Refleksi Senyap di Hari Guru: Menemukan Makna Sejati di Tengah Deru Kurikulum

Hari ini, 25 November 2025, denting jam sekolah terasa sedikit berbeda. Bukan sekadar hari libur atau upacara seremonial, bagi kami para pendidik, Hari Guru Nasional adalah jeda yang sunyi. Di antara kiriman karangan bunga, ucapan selamat dari murid, dan janji-janji perbaikan sistem pendidikan, ada satu hal yang tak terhindarkan: refleksi.

Saya, salah satu guru dari SDN 37 Kendo kota Bima, telah mengabdikan diri  20 tahun di Sekolah  ini.

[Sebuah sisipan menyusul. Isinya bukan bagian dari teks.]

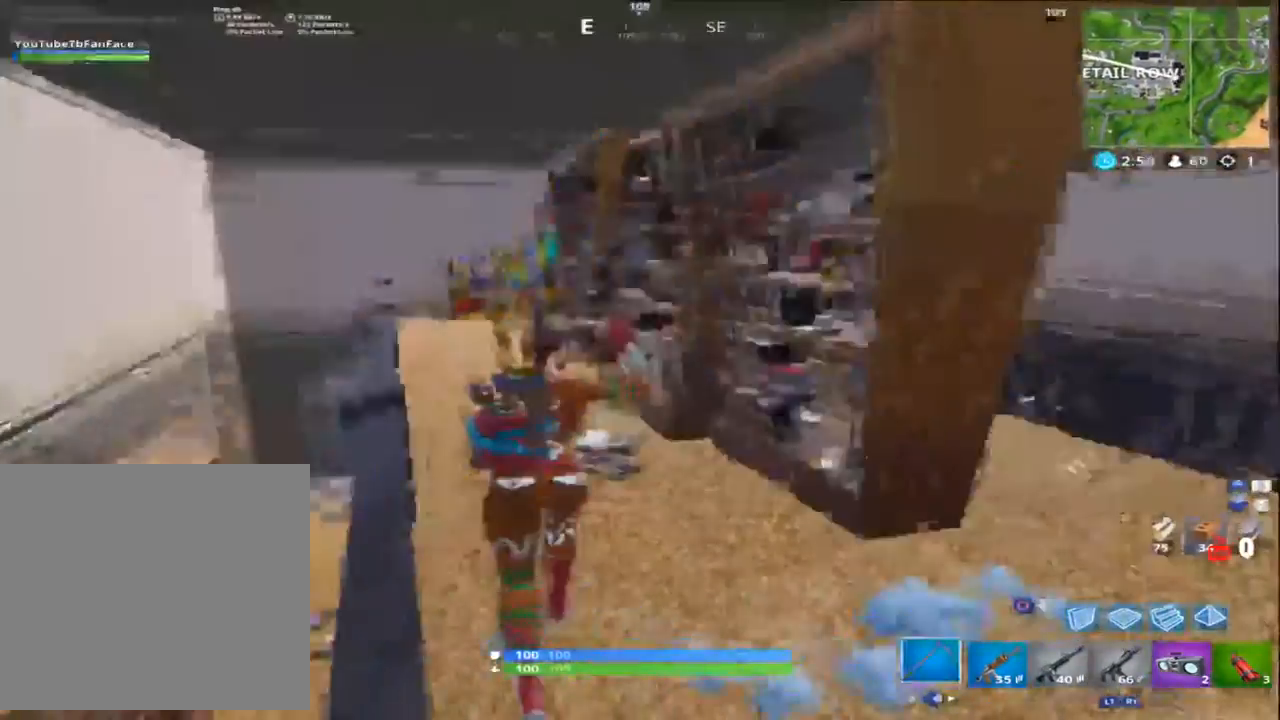
{"dt_ms": 500, "buttons": ["R2"], "left_stick": "up-left", "right_stick": "center", "events": [[200, "R3", "down"], [250, "right_stick", "down-right"], [267, "left_stick", "up-left"], [300, "R3", "up"], [333, "R2", "down"], [500, "right_stick", "center"]]}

Saya telah menyaksikan bergantinya kurikulum, berubahnya tren teknologi, dan tentu saja, pergantian generasi anak didik. Namun, inti dari pekerjaan ini—jantung dari profesi guru—tetap sama, dan justru itulah yang paling layak direnungkan.

 Lebih dari Sekadar Transfer Pengetahuan

Kita sering disibukkan dengan target nilai, akreditasi, dan tuntutan administrasi. Semua itu penting. Namun, pada momen refleksi ini, saya menyadari bahwa dampak paling abadi dari seorang guru bukanlah berapa banyak ilmu yang berhasil saya ajarkan, melainkan:

  • Menyentuh Jiwa yang Tersembunyi: Keberhasilan sejati adalah ketika saya berhasil melihat potensi di balik mata seorang anak yang pemalu, atau menemukan bakat terpendam di balik kegelisahan seorang remaja.
  • Mengajarkan Empati: Tugas kita bukan hanya mengisi 'wadah' ilmu, tapi juga membimbing 'kompas' moral mereka. Melihat murid berani membela temannya yang dibully, itu adalah kurikulum terpenting yang pernah saya ajarkan.
  • Menjadi Jangkar Stabilitas: Bagi sebagian murid, kelas adalah satu-satunya tempat mereka merasa aman, didengar, dan dihargai. Guru sering kali menjadi figur stabil di tengah badai kehidupan pribadi mereka.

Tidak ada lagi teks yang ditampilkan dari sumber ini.